— TEXTO DE LA PÁGINA —
┄┄┄┄┄┄

Finalizada la instrucción, en agosto de 1939 se constituyó el Consejo de Guerra presidido por Rafael Mora Sánchez, un experimentado militar de Infantería. Hasta ese momento, Antonio no había contado con asistencia letrada. Y para el caso, lo mismo daba. El defensor asignado —que no elegido— fue Ramón Romero Encinas, quien se apresuró a solicitar al tribunal la pena de 30 años de cárcel para su defendido, inculpándole de todas las acusaciones realizadas por el fiscal, el capitán Fernando Fernández Albarrán. Que la persona que debería velar por sus intereses se inhibiese de su labor no era un hecho insólito en este tipo de procedimientos: “La defensa es una formalidad”, aclara Francisco Acosta, ya que el abogado “es siempre un militar de inferior graduación al fiscal”, hecho que no es baladí en el ambiente castrense, marcado por la obediencia debida al elemento jerárquicamente superior. De hecho, añade Acosta, es fácil advertir que “sistemáticamente el abogado defensor se limita a pedir la pena inmediatamente inferior a la que solicita el fiscal”, sin atender a las pruebas —o ausencia de las mismas— ni a cualquier otra circunstancia.
Para sorpresa de nadie, Antonio Manchado fue condenado a muerte. La sentencia da por probadas todas las imputaciones, a pesar de que ningún testimonio le relaciona con delitos de sangre concretos. Tampoco constan pruebas documentales, sólo orales. El Manchaíllo se negó a sellar con su dedo índice aquel despropósito, y la notificación de la sentencia sólo la firman el instructor de cumplimiento y su secretario. El dictador Francisco Franco se dio por enterado el 11 de noviembre de aquel año. Diez días después, a las 6.45 su cuerpo rebotó contra la tapia del cementerio de Pueblonuevo, empujado por los proyectiles del piquete de fusilamiento. España aún no ha revocado la sentencia.

┄┄┄┄┄┄

Escribe lo que sigue al final del texto sobre el consejo de guerra y el fusilamiento de Antonio Manchado. Los registros no guardan ninguna relación con el texto.

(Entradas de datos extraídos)
┄┄┄┄┄┄

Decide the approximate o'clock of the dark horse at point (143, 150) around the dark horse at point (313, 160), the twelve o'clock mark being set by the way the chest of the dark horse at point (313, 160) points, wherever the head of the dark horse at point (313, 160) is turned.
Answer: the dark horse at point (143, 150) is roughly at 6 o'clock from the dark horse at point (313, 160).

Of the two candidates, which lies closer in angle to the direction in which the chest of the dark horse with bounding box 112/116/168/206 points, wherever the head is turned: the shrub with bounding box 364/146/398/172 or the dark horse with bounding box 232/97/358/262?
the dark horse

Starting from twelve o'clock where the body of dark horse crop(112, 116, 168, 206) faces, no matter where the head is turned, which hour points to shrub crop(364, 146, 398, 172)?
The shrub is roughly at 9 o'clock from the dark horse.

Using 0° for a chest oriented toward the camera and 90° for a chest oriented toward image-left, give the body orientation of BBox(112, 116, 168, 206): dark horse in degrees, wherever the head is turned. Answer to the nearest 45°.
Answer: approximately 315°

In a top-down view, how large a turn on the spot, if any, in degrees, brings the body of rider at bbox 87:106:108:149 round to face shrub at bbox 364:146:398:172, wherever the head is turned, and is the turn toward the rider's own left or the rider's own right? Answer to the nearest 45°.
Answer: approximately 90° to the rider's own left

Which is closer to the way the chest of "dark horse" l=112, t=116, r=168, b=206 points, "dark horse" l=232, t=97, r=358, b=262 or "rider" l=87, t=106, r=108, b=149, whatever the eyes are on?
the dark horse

┄┄┄┄┄┄

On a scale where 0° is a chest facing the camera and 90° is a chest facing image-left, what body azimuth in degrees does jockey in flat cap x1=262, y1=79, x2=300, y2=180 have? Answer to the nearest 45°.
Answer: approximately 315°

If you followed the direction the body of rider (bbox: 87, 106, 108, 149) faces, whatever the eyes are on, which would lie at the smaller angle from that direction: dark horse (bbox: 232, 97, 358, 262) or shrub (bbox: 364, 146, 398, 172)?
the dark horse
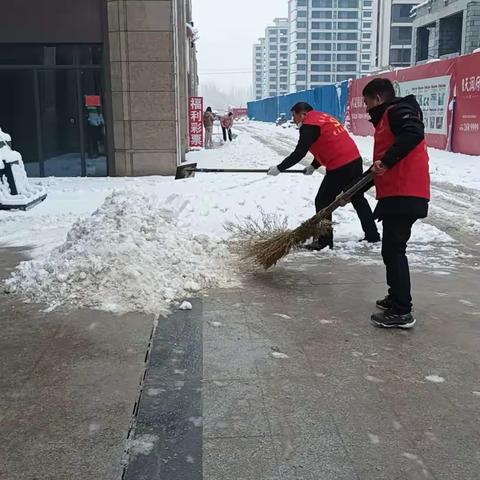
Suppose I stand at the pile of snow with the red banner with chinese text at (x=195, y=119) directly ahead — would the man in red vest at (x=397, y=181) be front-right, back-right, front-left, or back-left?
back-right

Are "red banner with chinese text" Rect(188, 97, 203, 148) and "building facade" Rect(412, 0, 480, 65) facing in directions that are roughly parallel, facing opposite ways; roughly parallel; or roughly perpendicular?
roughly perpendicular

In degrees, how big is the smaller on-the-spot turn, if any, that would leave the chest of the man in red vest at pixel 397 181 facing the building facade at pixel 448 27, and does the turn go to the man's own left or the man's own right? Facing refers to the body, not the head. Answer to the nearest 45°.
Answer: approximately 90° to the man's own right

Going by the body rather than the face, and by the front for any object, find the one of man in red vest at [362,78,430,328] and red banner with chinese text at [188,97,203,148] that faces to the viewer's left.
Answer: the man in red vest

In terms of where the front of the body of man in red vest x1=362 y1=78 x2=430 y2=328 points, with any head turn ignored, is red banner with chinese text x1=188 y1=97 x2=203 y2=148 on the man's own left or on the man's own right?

┄┄┄┄┄┄

— RESPUESTA —
Cuando la tierra hable
Antonio Manchado fue enterrado en la sepultura 25 y línea 2 del grupo quinto, en algún lugar del cementerio de Pueblonuevo. Su bisnieta Ana ruega porque los restos estén en alguna de las dos extensiones de tierra que todavía se conservan sin nichos ni jardines. Si no fuera así, serían todavía más difícil de detectar y exhumar. El terreno sobre el que se puede intervenir más fácilmente representa sólo una tercera parte de la extensión que el camposanto tenía en 1939. La titánica tarea de localización la encabeza Rafael Espino Navarro, presidente de la Asociación para la Recuperación de la Memoria Histórica de Aguilar de la Frontera (Aremehisa). Rafael calcula que puede haber en torno a 600 cadáveres en dos fosas, con una extensión conjunta de 1.900 m² como mínimo. Cien de los desaparecidos han podido ser identificados con nombres y apellidos por la Asociación, aunque la mayoría de sus descendientes ni siquiera lo saben.
Rafael Espino calcula que puede haber en torno a 600 cadáveres en dos fosas del cementerio de Pueblonuevo
Aquellas personas fueron, en vida, militares, carteros, carpinteros, mineros y obreros de todo tipo, procedentes, mayoritariamente, de Andalucía y Extremadura, pero también de ciudades tan dispares como Madrid, Lleida o Valencia.
Justamente, fue alguien de esta última ciudad la que inició la búsqueda. Su pariente, Amadeo Molina Perea, fue fusilado en 1940 y enterrado en la misma fosa que Antonio. Cuando localizó el expediente del juicio sumarísimo descubrió que, junto a él, se encontraban dos personas más. Y así, poco a poco, Aremehisa ha ido tirando del hilo hasta dar con los cien primeros nombres. La saca más poblada llegó a reunir ocho fusilamientos durante una misma alba.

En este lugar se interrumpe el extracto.